Four steps gradient descent example

General Batch Gradient Descent algorithm

$Repeat until convergence$
${$

θ_{j} := θ_{j} + α \frac{\partial}{\partial θ_{j}} J (θ_{0}, θ_{1} \dots θ_{n})

$}$

$\begin{aligned} with α & = the learning rate \\ \frac{\partial}{\partial θ_{j}} J (θ_{0}, θ_{1} \dots θ_{n}) & = the derivative of the cost function \end{aligned}$

Normally, the derivative of the Mean Squared Error (MSE) cost function is as follows:

\frac{\partial}{\partial θ_{j}} J (θ_{0}, θ_{1}) = \frac{2}{m} \sum_{i = 1}^{m} ({\hat{y}}_{i} - y_{i}) = \frac{2}{m} \sum_{i = 1}^{m} (h_{θ} (x_{i}) - y_{i})

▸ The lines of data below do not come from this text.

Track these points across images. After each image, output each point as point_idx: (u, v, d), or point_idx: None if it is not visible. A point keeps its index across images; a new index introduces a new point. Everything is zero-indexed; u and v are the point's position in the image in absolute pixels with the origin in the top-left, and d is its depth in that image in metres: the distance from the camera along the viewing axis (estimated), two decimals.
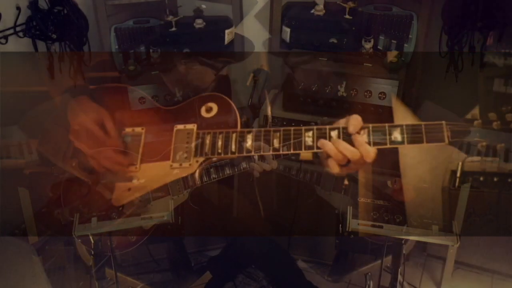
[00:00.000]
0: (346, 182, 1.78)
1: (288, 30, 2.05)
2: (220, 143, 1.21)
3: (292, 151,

But if the cost function expression is already divided by 2 (see Mean Squared Error (MSE)), there is no need to do it again, and the formula becomes:

\frac{\partial}{\partial θ_{j}} J (θ_{0}, θ_{1}) = \frac{1}{m} \sum_{i = 1}^{m} ({\hat{y}}_{i} - y_{i}) = \frac{1}{m} \sum_{i = 1}^{m} (h_{θ} (x_{i}) - y_{i})

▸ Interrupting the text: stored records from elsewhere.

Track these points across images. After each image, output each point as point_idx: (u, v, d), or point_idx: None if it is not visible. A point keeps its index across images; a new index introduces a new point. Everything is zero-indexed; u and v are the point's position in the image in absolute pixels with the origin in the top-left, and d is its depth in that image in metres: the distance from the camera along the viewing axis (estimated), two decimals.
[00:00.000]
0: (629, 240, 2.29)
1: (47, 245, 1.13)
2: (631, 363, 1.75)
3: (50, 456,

Batch Gradient Descent for univariate linear regression

$Repeat until convergence$
${$

\begin{aligned} θ_{0} & := θ_{0} + α \frac{1}{m} \sum_{i = 1}^{m} (h_{θ} (x_{i}) - y_{i}) \\ θ_{1} & := θ_{1} + α \frac{1}{m} \sum_{i = 1}^{m} (h_{θ} (x_{i}) - y_{i}) x_{i} \end{aligned}

$}$

$\begin{aligned} with α & = the learning rate \\ m & = the number of training examples \\ x_{i} & = the input (feature) of the i^{t h} training example \\ h_{θ} (x_{i}) & = the computed ouput of the i^{t h} training example \\ y_{i} & = the expected output of the i^{t h} training example \end{aligned}$

Batch Gradient Descent for multivariate linear regression

$Repeat until convergence$
${$

\begin{aligned} θ_{0} & := θ_{0} + α \frac{1}{m} \sum_{i = 1}^{m} (h_{θ} (x_{i}) - y_{i}) x_{i 0} \\ θ_{1} & := θ_{1} + α \frac{1}{m} \sum_{i = 1}^{m} (h_{θ} (x_{i}) - y_{i}) x_{i 1} \\ ⋮ \\ θ_{n} & := θ_{n} + α \frac{1}{m} \sum_{i = 1}^{m} (h_{θ} (x_{i}) - y_{i}) x_{i n} \end{aligned}

$}$

$\begin{aligned} with α & = the learning rate \\ n & = the number of features \\ m & = the number of training examples \\ x_{i} & = the input (feature) of the i^{t h} training example \\ h_{θ} (x_{i}) & = the computed ouput of the i^{t h} training example \\ y_{i} & = the expected output of the i^{t h} training example \\ y_{i j} & = the value of feature j in the i^{t h} training example \end{aligned}$

Vectorized Batch Gradient Descent

θ := θ - α \frac{1}{m} X^{T} (X θ - \vec{y})

$\begin{aligned} with α & = the learning rate \\ m & = the number of training examples \\ X & = a matrix of the training examples arranged as rows of X \\ \vec{y} & = a vector of all the expected output values \end{aligned}$

The “default” gradient descent algorithm is the batch gradient descent algorithm which uses all the TRAINING EXAMPLES training examples available.

⚠️ TODO : Add other types of gradient descents HERE.

Debugging Gradient Descent

The simplest way to debug a gradient descent is to make a plot with the number of iterations and the Cost function $J (θ)$ .

The learning rate $α$ must neither be too large nor too low.

If the learning rate $α$ is too large, (like the ...orange... lines above) the gradient descent will have difficulties converging.
If the learning rate $α$ is too low, the gradient descent will eventually converge, but it will take time...
If the learning rate $α$ is just right, the gradient descent will be in its best configuration to quickly converge.

So, one good way to choose $α$ is to start with a small value and to progressively increase it by almost 3 (… 0.001, 0.003, 0.01, 0.03, 0.1, 0.3, 1 …) as long as $J (θ)$ do not increase.